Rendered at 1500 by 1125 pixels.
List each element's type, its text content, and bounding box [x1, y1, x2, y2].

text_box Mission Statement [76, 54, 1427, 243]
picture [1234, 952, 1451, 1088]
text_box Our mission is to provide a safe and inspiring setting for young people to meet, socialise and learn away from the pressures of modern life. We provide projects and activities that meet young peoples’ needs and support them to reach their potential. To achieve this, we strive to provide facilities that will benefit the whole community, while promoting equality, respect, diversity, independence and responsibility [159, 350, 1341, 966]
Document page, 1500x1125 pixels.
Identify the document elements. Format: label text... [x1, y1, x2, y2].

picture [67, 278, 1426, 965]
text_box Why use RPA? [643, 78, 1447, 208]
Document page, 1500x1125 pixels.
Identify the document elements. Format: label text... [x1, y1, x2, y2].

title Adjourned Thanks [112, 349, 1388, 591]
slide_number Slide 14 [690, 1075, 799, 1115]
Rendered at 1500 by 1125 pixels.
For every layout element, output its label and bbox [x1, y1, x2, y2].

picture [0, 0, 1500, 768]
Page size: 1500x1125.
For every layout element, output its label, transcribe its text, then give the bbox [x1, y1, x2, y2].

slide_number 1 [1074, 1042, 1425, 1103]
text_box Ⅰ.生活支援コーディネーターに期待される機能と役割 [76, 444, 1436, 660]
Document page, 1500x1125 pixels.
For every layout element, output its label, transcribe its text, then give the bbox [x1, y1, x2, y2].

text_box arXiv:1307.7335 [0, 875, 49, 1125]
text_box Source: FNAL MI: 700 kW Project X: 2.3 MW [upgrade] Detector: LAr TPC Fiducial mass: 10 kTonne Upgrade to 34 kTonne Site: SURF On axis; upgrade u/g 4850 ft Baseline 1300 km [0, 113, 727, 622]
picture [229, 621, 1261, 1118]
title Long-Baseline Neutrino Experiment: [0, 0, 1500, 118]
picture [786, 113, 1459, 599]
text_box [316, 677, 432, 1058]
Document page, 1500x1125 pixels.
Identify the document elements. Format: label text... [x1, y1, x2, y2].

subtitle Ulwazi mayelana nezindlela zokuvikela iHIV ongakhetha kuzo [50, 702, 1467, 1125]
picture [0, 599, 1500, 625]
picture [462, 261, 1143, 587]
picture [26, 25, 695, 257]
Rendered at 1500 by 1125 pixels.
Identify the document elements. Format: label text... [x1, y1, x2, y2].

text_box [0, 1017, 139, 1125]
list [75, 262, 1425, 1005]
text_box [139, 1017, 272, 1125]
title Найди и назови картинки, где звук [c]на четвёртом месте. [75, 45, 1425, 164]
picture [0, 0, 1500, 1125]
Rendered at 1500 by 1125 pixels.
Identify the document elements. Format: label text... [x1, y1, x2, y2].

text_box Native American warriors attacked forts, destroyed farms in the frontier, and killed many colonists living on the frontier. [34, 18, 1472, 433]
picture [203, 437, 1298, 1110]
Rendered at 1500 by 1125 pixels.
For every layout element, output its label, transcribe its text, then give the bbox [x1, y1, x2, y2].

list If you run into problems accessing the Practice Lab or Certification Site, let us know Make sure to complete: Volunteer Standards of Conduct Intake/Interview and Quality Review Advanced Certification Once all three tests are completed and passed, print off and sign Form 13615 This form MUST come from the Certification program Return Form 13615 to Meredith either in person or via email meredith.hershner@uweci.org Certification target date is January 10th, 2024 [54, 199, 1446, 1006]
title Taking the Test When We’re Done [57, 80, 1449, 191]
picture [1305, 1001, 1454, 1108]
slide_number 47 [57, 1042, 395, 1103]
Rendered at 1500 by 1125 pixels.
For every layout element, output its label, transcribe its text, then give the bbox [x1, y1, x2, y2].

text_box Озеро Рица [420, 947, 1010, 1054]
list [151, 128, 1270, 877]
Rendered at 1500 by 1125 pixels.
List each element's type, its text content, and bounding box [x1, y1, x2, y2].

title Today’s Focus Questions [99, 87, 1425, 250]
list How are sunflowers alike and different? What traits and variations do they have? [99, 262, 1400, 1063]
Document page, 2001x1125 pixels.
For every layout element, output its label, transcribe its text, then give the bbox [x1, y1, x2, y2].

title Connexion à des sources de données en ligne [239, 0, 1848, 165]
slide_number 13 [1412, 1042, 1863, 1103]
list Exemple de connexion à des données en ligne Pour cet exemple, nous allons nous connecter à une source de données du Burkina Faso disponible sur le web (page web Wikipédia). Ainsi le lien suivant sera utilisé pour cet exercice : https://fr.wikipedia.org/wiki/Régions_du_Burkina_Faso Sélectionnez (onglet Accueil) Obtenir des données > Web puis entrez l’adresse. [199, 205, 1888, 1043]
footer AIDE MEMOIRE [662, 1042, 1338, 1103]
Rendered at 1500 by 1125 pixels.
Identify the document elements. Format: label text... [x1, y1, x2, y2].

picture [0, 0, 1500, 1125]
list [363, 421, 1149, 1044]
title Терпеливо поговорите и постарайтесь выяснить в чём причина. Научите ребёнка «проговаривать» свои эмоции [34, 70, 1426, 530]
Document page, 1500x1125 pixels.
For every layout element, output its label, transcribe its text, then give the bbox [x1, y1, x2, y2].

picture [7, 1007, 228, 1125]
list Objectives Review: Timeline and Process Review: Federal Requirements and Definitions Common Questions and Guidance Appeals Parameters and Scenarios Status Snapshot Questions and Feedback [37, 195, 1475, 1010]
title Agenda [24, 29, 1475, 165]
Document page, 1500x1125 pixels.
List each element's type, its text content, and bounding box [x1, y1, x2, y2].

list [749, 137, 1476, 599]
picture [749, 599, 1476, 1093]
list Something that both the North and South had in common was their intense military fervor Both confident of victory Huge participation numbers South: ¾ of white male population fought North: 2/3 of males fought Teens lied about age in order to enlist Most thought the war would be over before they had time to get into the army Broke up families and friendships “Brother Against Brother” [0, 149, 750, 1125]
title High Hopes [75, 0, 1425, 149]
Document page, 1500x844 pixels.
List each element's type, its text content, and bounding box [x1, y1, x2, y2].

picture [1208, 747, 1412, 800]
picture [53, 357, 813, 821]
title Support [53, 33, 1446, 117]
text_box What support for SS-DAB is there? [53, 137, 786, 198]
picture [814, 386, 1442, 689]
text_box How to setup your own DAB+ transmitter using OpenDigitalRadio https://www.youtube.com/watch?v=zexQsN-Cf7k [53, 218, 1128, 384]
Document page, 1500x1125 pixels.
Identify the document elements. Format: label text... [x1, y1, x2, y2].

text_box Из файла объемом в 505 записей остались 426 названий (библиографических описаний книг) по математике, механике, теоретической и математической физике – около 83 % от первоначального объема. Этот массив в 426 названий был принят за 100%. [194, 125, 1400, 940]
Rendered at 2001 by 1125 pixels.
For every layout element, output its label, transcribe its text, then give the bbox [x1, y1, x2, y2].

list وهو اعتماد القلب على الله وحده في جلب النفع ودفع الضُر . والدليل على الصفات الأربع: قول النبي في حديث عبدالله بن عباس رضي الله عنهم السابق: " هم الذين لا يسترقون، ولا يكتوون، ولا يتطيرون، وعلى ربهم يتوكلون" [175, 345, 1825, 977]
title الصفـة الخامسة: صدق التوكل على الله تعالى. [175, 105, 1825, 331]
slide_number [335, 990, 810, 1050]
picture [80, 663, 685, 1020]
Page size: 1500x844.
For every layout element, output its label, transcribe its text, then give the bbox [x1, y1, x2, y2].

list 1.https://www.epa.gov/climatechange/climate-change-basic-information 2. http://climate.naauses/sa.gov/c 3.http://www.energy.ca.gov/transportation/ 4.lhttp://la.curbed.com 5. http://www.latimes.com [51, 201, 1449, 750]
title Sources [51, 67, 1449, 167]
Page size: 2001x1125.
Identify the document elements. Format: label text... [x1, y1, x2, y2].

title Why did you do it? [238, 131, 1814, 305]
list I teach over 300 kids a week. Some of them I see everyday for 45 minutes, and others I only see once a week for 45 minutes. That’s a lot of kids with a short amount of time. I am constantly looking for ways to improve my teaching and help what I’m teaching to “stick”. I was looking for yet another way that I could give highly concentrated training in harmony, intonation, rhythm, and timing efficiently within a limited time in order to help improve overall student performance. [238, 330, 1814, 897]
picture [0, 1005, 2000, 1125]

******************************

PROBLEM: The line above containing "Document page, 1500x844 pixels.", the line containing "Rendered at 2001 by 1125 pixels.", and every line between them are to be transcribed exactly; no other line is wanted.

TASK ANSWER:
Document page, 1500x844 pixels.
List each element's type, its text content, and bounding box [x1, y1, x2, y2].

picture [1208, 747, 1412, 800]
picture [53, 357, 813, 821]
title Support [53, 33, 1446, 117]
text_box What support for SS-DAB is there? [53, 137, 786, 198]
picture [814, 386, 1442, 689]
text_box How to setup your own DAB+ transmitter using OpenDigitalRadio https://www.youtube.com/watch?v=zexQsN-Cf7k [53, 218, 1128, 384]
Document page, 1500x1125 pixels.
Identify the document elements. Format: label text... [x1, y1, x2, y2].

text_box Из файла объемом в 505 записей остались 426 названий (библиографических описаний книг) по математике, механике, теоретической и математической физике – около 83 % от первоначального объема. Этот массив в 426 названий был принят за 100%. [194, 125, 1400, 940]
Rendered at 2001 by 1125 pixels.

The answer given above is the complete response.